*Work to complete*. Rewrite all the records below, changing each "city" to "town" and keeping everything else the same. Leave the pictures out of your answer.

*The records*.
------------------------------------------------

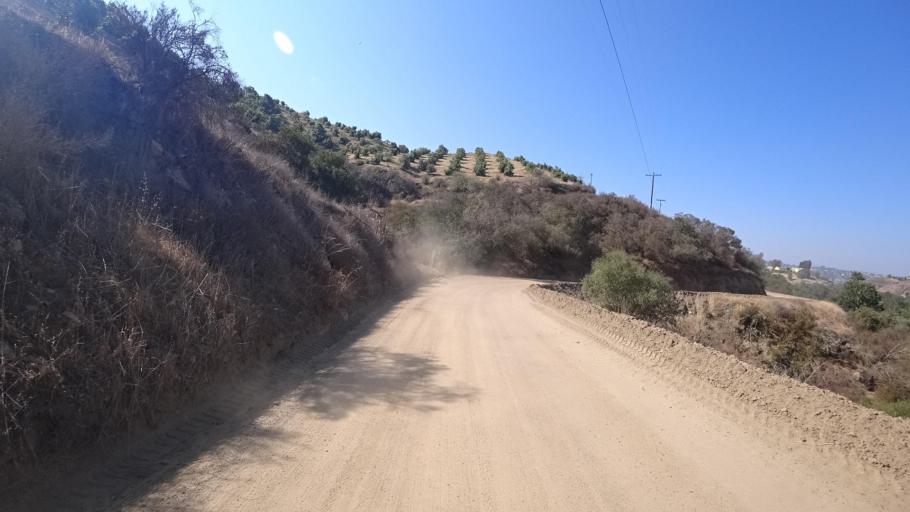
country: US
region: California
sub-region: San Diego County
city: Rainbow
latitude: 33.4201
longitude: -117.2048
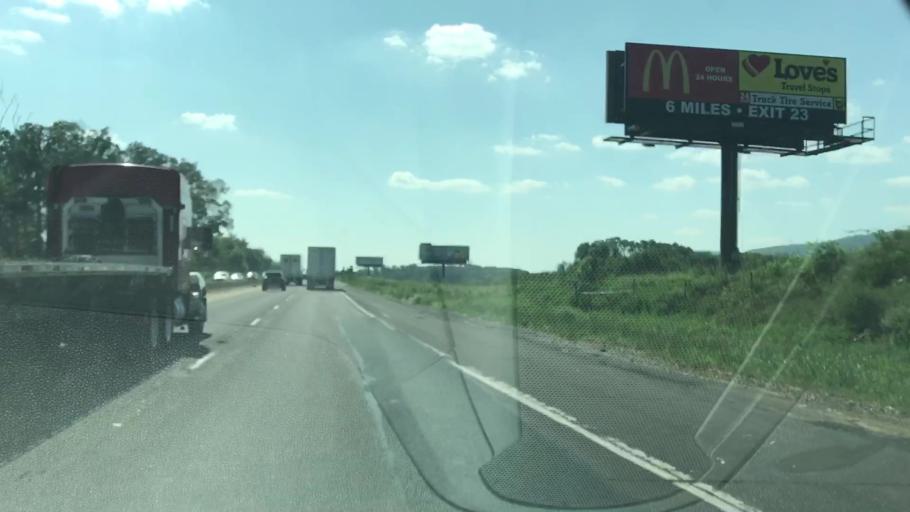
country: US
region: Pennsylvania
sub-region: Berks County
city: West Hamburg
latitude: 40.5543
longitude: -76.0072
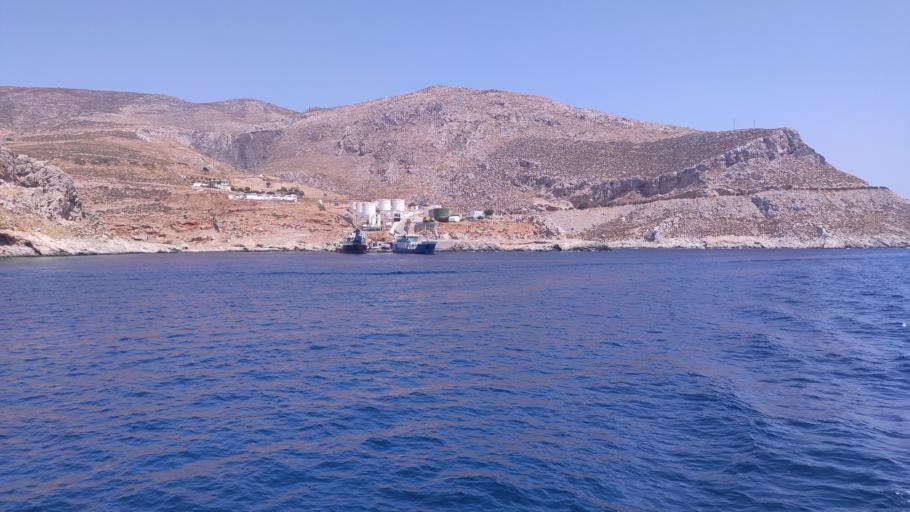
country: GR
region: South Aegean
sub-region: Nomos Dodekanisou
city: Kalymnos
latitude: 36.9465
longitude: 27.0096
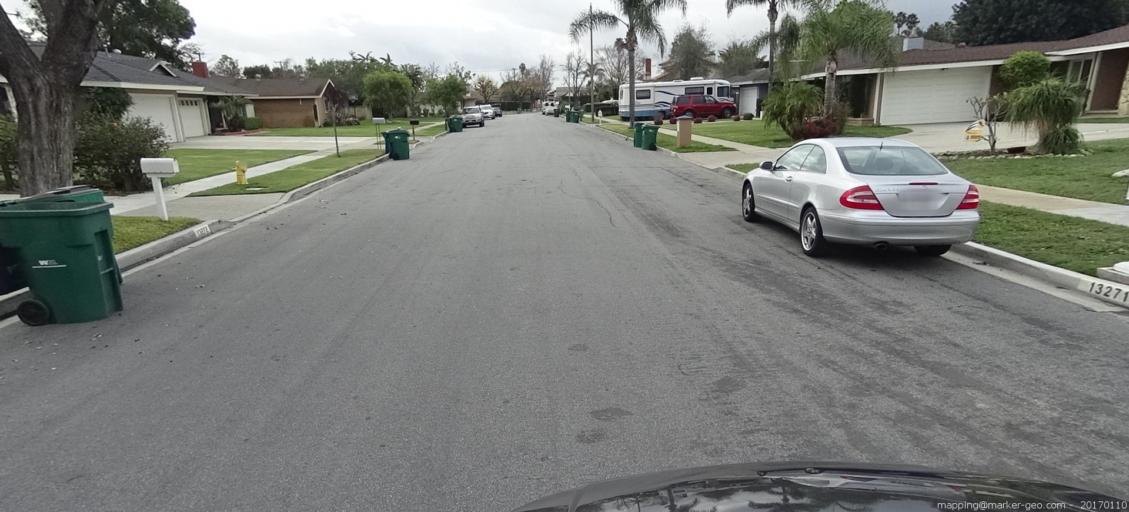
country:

------------------------------------------------

*Output for this task*.
country: US
region: California
sub-region: San Diego County
town: Rainbow
latitude: 33.4201
longitude: -117.2048
country: US
region: Pennsylvania
sub-region: Berks County
town: West Hamburg
latitude: 40.5543
longitude: -76.0072
country: GR
region: South Aegean
sub-region: Nomos Dodekanisou
town: Kalymnos
latitude: 36.9465
longitude: 27.0096
country:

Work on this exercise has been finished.